At this point an information scientist observed that there was enough information on the tapes to reconstruct the list of people in their original order. And a computer scientist discovered a way to to do the reconstruction with fewer than 1000 passes through the data tapes, using only sequential accessing of tapes and a small amount of random-access memory. How was this possible?

[In other words, given the pairs (xi, xi+1) for 1 ≤ i < N, in random order, where the xi are distinct, how can the sequence x1 x2….xN be obtained, restricting all operations to serial techniques, suitable for use on magnetic tapes. This is the problem of sorting into order when there is no easy way to to tell which of two given keys precedes the other;

From my research, I have decided to use an unordered_map, as opposed to a list or normal map. What I don't understand is the naive solution that has been provided to us to implement as code:

Consider the papers to be a collection of (Name, Name) tuples, both the successor (westerly neighbour) and the predecessor (easterly neighbour) can be established from these tuples.

 - identify an individual xc
   
 - append xc to empty list
   
 - while xc has westerly neighbour

 - xc < westerly neighbour of xc

 - append xc to list

 - xc < head of list
   
 - while xc has easterly neighbour

 - xc < easterly neighbour of xc

 - prepend xc to list

My first question - is xc just a random element, as the order cannot be determined because of the nature of the container?

My second question - the names that we have been given are in a file like so:

Hazbgaei,Ckwkkkxa
Hrunmkoc,Usjgmunt
Cmkcwncb,Ycrnwzjl
Oygvmrhf,Hylmukiw
Jursaual,Gzrddsbg

So is the naive solution saying that I should take the first name and put it in one list, then the last name and put that into a different list?

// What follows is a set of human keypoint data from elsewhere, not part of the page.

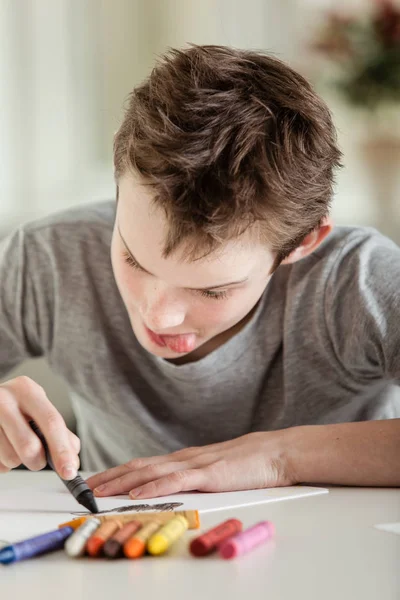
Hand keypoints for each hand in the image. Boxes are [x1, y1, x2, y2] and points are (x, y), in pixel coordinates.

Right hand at [0, 376, 80, 478]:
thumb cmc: (16, 406)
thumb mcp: (38, 408)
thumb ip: (60, 432)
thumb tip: (72, 461)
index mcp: (27, 390)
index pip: (51, 423)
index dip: (62, 450)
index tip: (69, 471)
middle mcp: (5, 399)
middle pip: (30, 446)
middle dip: (38, 461)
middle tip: (38, 460)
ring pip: (11, 458)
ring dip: (18, 461)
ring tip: (14, 447)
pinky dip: (4, 463)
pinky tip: (2, 448)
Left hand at [86, 431, 295, 498]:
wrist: (274, 452)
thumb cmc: (247, 463)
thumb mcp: (213, 470)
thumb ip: (193, 477)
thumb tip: (172, 487)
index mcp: (183, 459)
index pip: (143, 464)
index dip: (117, 472)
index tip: (97, 481)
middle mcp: (183, 458)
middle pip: (139, 466)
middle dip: (110, 476)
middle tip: (85, 486)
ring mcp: (195, 465)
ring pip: (150, 472)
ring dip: (122, 481)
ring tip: (100, 490)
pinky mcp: (209, 474)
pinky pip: (176, 480)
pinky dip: (154, 486)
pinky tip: (138, 492)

Apologies if I'm completely off but I have really tried to understand this!


Solution

  • I believe the solution is saying to use one list. Pick the first tuple, and put its first name as the head of the list, and the westerly neighbor as the next item. Then, find the tuple that has that westerly neighbor as its first name (that, of course, is the hard part), and grab the westerly neighbor from that tuple and append it to the list. Repeat until you have can't find a tuple with the name of the last added person. Then you know you have reached the West Coast.

    So, the first xc is essentially random. After that, xc is deterministic. The line that says

    - while xc has westerly neighbour
    

    is essentially saying "find that tuple that has the current westerly neighbor as the self name".

    The latter part, of course, just applies the same logic in reverse, to fill up the chain going east.